From the first line to the last, copy the data exactly.
====== Given records
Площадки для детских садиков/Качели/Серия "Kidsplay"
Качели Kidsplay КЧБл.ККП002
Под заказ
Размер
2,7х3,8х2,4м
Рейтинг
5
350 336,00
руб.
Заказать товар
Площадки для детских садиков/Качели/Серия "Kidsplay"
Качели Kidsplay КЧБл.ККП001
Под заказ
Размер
============
> _Answer for the task_:
Площадки для детских садиков/Качели/Серия "Kidsplay"
Качели Kidsplay КЧБл.ККП002
Под заказ
Размер
2,7х3,8х2,4м
Рейтинг
5
350 336,00
руб.
Заказать товар
Площадки для детских садиков/Качели/Серия "Kidsplay"
Качели Kidsplay КЧБл.ККП001
Под заказ
Размер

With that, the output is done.